Dataset items:
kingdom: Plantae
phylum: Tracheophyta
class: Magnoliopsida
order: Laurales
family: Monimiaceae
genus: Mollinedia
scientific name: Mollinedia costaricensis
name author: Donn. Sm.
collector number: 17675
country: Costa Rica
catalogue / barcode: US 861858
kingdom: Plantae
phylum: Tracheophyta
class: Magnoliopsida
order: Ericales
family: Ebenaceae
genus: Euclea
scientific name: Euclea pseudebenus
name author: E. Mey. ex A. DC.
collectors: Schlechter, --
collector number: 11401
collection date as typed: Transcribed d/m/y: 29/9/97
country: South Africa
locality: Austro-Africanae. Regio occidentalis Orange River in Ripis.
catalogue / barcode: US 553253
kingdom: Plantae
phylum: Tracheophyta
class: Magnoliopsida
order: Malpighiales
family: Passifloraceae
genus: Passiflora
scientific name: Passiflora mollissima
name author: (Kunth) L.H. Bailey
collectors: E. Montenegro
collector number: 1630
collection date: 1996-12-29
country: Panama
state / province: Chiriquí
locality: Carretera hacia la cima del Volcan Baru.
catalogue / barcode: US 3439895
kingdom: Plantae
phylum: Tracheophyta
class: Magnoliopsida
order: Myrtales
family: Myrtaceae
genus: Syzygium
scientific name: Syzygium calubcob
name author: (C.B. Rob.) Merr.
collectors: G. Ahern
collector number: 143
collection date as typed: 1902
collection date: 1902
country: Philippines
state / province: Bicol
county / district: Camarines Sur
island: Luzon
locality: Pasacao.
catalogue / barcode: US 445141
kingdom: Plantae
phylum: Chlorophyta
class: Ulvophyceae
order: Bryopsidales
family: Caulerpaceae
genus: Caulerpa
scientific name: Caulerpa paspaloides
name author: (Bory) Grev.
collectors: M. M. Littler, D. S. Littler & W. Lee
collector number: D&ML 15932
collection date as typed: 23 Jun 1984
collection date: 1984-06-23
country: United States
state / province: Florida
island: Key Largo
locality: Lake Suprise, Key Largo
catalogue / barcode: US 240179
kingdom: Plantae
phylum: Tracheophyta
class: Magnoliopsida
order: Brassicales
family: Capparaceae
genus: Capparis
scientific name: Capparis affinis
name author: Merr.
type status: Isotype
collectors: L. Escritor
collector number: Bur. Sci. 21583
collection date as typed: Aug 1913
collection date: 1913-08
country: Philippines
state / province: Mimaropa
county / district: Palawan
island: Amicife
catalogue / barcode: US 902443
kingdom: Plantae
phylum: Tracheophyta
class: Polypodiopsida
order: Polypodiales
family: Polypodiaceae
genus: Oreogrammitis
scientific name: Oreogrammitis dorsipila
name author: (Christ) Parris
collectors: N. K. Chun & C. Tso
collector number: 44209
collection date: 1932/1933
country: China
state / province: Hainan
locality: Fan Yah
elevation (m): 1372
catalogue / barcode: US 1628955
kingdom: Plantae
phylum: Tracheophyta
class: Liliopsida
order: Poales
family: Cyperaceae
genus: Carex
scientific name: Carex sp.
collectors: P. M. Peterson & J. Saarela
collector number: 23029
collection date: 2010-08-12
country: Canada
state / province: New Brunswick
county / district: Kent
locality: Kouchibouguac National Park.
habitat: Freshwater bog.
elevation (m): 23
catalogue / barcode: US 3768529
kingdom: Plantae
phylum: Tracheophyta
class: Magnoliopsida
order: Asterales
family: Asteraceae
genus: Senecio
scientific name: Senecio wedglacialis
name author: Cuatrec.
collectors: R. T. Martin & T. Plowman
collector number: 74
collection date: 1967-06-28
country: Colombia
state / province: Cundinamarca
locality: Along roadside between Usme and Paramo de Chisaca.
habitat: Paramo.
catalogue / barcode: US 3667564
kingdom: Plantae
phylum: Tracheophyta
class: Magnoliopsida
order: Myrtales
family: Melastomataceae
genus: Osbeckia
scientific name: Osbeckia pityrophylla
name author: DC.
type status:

▸ EXERCISE: Change every "collector number" in the records above to "collection number" and write out all the lines again, with nothing else altered.

▸ COMPLETED TASK:
kingdom: Plantae
phylum: Tracheophyta
class: Magnoliopsida
order: Laurales
family: Monimiaceae
genus: Mollinedia
scientific name: Mollinedia costaricensis
name author: Donn. Sm.
collection number: 17675
country: Costa Rica
catalogue / barcode: US 861858
kingdom: Plantae
phylum: Tracheophyta
class: Magnoliopsida
order: Ericales
family: Ebenaceae
genus: Euclea
scientific name: Euclea pseudebenus
name author: E. Mey. ex A. DC.
collectors: Schlechter, --
collection number: 11401
collection date as typed: Transcribed d/m/y: 29/9/97
country: South Africa
locality: Austro-Africanae. Regio occidentalis Orange River in Ripis.
catalogue / barcode: US 553253
kingdom: Plantae
phylum: Tracheophyta
class: Magnoliopsida
order: Malpighiales
family: Passifloraceae
genus: Passiflora
scientific name: Passiflora mollissima
name author: (Kunth) L.H. Bailey
collectors: E. Montenegro
collection number: 1630
collection date: 1996-12-29
country: Panama
state / province: Chiriquí
locality: Carretera hacia la cima del Volcan Baru.
catalogue / barcode: US 3439895
kingdom: Plantae
phylum: Tracheophyta
class: Magnoliopsida
order: Myrtales
family: Myrtaceae
genus: Syzygium
scientific name: Syzygium calubcob
name author: (C.B. Rob.) Merr.
collectors: G. Ahern
collection number: 143
collection date as typed: 1902
collection date: 1902
country: Philippines
state / province: Bicol
county / district: Camarines Sur
island: Luzon
locality: Pasacao.
catalogue / barcode: US 445141
kingdom: Plantae
phylum: Chlorophyta
class: Ulvophyceae
order: Bryopsidales
family: Caulerpaceae
genus: Caulerpa
scientific name: Caulerpa paspaloides
name author: (Bory) Grev.
collectors: M. M. Littler, D. S. Littler & W. Lee
collection number: D&ML 15932
collection date as typed: 23 Jun 1984
collection date: 1984-06-23
country: United States
state / province: Florida
island: Key Largo
locality: Lake Suprise, Key Largo
catalogue / barcode: US 240179
kingdom: Plantae
phylum: Tracheophyta
class: Magnoliopsida
order: Brassicales
family: Capparaceae
genus: Capparis
scientific name: Capparis affinis
name author: Merr.
type status: Isotype
collectors: L. Escritor
collection number: Bur. Sci. 21583
collection date as typed: Aug 1913
collection date: 1913-08
country: Philippines
state / province: Mimaropa
county / district: Palawan
island: Amicife
catalogue / barcode: US 902443
kingdom: Plantae
phylum: Tracheophyta
class: Polypodiopsida
order: Polypodiales
family: Polypodiaceae
genus: Oreogrammitis
scientific name: Oreogrammitis dorsipila
name author: (Christ) Parris
collectors: N. K. Chun & C. Tso
collection number: 44209
collection date: 1932/1933
country: China
state / province: Hainan
locality: Fan Yah
elevation (m): 1372
catalogue / barcode: US 1628955
kingdom: Plantae
phylum: Tracheophyta
class: Liliopsida
order: Poales
family: Cyperaceae
genus: Carex
scientific name: Carex sp.
collectors: P. M. Peterson & J. Saarela
collection number: 23029
collection date: 2010-08-12
country: Canada
state / province: New Brunswick
county / district: Kent
locality: Kouchibouguac National Park.
habitat: Freshwater bog.
elevation (m): 23
catalogue / barcode: US 3768529
kingdom: Plantae
phylum: Tracheophyta
class: Magnoliopsida
order: Asterales
family: Asteraceae
genus: Senecio
scientific name: Senecio wedglacialis
name author: Cuatrec.
collectors: R. T. Martin & T. Plowman
collection number: 74
collection date: 1967-06-28
country: Colombia
state / province: Cundinamarca
locality: Along roadside between Usme and Paramo de Chisaca.
habitat: Paramo.
catalogue / barcode: US 3667564
kingdom: Plantae
phylum: Tracheophyta
class: Magnoliopsida
order: Myrtales
family: Melastomataceae
genus: Osbeckia
scientific name: Osbeckia pityrophylla
name author: DC.
type status:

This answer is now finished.